On Tuesday I mentioned going to the Met to examine portraits of George Washington. I also went to visit the “Infinite Jest” exhibit of caricatures there, which I recommend to anyone in the New York area over the next week. David Bromwich has a well-considered review in the New York Review of Books, and my wife stole a blog post idea from me about it here.
In a recently posted letter to his employer, Al Hirschfeld, one of the few 20th century caricaturists in the show (and Bromwich is right when he says the selection gets pretty shaky post-1800), demonstrates how to ask for a raise.
Devlin Thompson finds a Chris Ware anecdote regarding Battlestar Galactica glasses that is too strange not to be true.
Michael Dooley posts some great Alan Takemoto images from the forgotten Japanese American underground Gidra.
Rob Clough takes mild issue with Sean T. Collins’s review on this website of Ryan Standfest’s Black Eye.

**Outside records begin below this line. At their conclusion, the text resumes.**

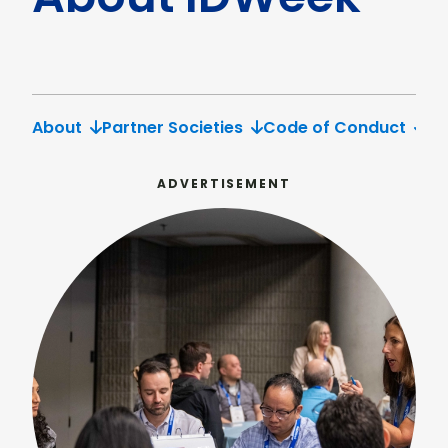
About
Partner Societies
Code of Conduct
Po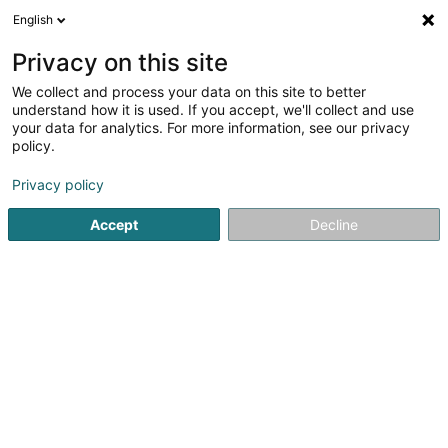
English
DE
Privacy on this site
We collect and process your data on this site to better
understand how it is used. If you accept, we'll collect and use
Tuile (La)
your data for analytics. For more information, see our privacy
Bedachung und Dächer
policy.
Privacy policy
44 Rue des Champs
L-3912
Mondercange (Monnerech)
Accept
Decline
Mobiltelefon anzeigen
Sehen Sie die Nummer
E-Mail
Anreise
Startseite
Bedachung und Dächer
Tuile (La)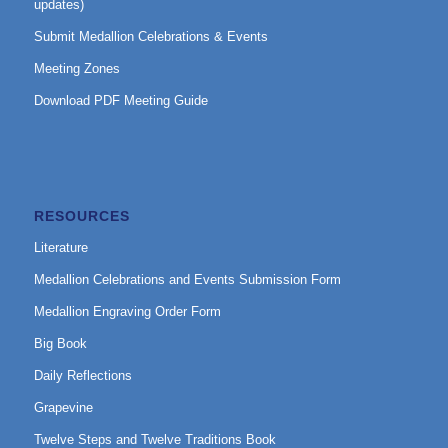
updates)
Submit Medallion Celebrations & Events
Meeting Zones
Download PDF Meeting Guide
RESOURCES
Literature
Medallion Celebrations and Events Submission Form
Medallion Engraving Order Form
Big Book
Daily Reflections
Grapevine
Twelve Steps and Twelve Traditions Book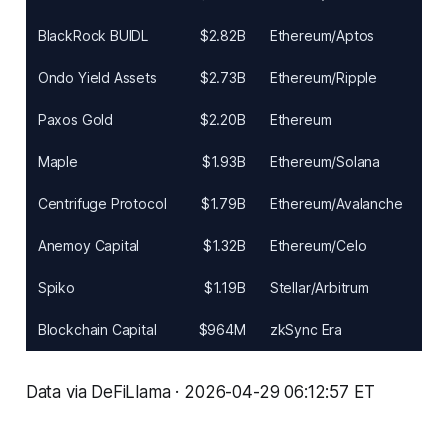
BlackRock BUIDL
$2.82B
Ethereum/Aptos
Ondo Yield Assets
$2.73B
Ethereum/Ripple
Paxos Gold
$2.20B
Ethereum
Maple
$1.93B
Ethereum/Solana
Centrifuge Protocol
$1.79B
Ethereum/Avalanche
Anemoy Capital
$1.32B
Ethereum/Celo
Spiko
$1.19B
Stellar/Arbitrum
Blockchain Capital
$964M
zkSync Era
Data via DeFiLlama · 2026-04-29 06:12:57 ET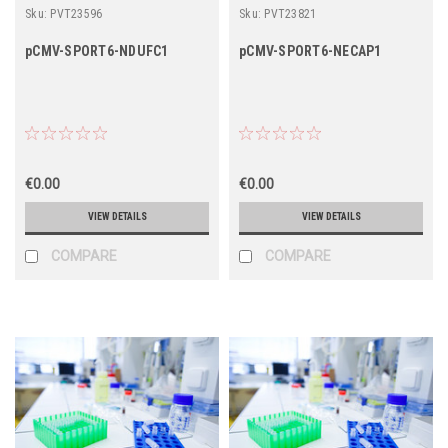
Sku:
PVT23596
Sku:
PVT23821
pCMV-SPORT6-NDUFC1
pCMV-SPORT6-NECAP1
€0.00
€0.00
VIEW DETAILS
VIEW DETAILS
COMPARE
COMPARE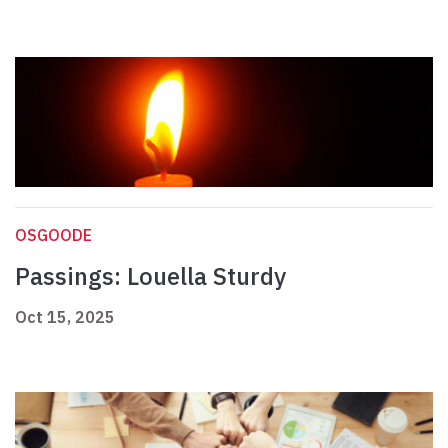
OSGOODE
Passings: Louella Sturdy
Oct 15, 2025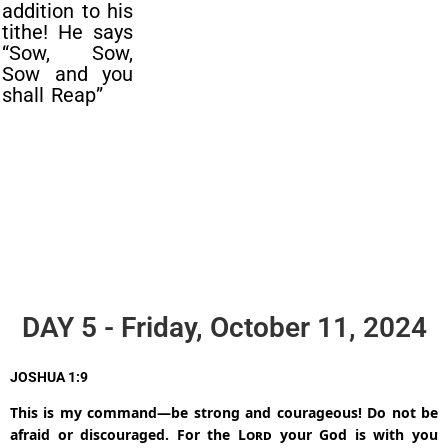
addition to his
tithe! He says
“Sow, Sow,
Sow and you
shall Reap”
DAY 5 - Friday, October 11, 2024
JOSHUA 1:9
This is my command—be strong and courageous! Do not be
afraid or discouraged. For the
Lord
your God is with you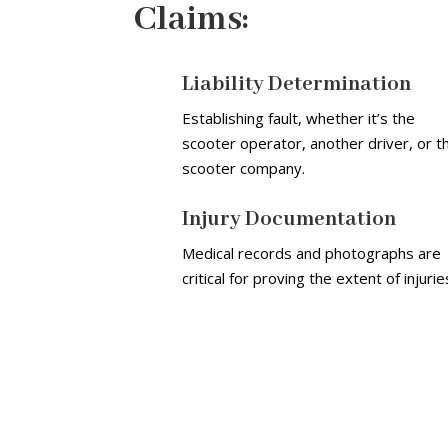
Claims:
Liability Determination
Establishing fault, whether it’s the
scooter operator, another driver, or t
scooter company.
Injury Documentation
Medical records and photographs are
critical for proving the extent of injurie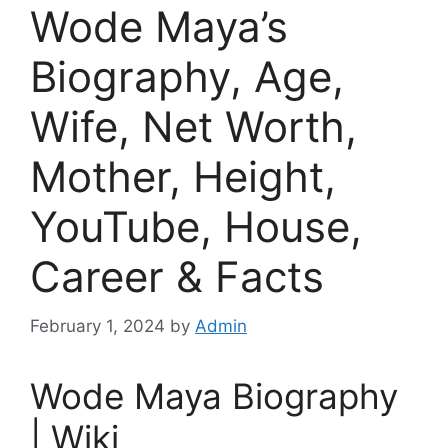
Wode Maya’s
Biography, Age,
Wife, Net Worth,
Mother, Height,
YouTube, House,
Career & Facts
February 1, 2024
by
Admin
Wode Maya Biography
| Wiki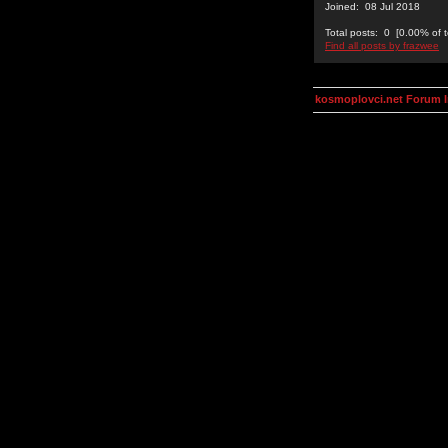
Joined: 08 Jul 2018
Total posts: 0 [0.00% of t
Find all posts by frazwee
kosmoplovci.net Forum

Matt Seneca likes it when Roy Crane draws women getting spanked and men getting punched.
Kate Beaton’s Tumblr post q&a of advice to aspiring cartoonists has been deservedly getting a lot of link attention elsewhere, but on the off chance you haven’t read it yet, you should.
Via Forbidden Planet, here are video interviews of Joe Sacco and Craig Thompson being interviewed at Angoulême.
For Hero Complex, Neal Adams pays tribute to Kirby, Lee, and Ditko.
Maira Kalman fills out a questionnaire.
And finally, video from Richard Thompson’s appearance at last fall’s National Book Festival.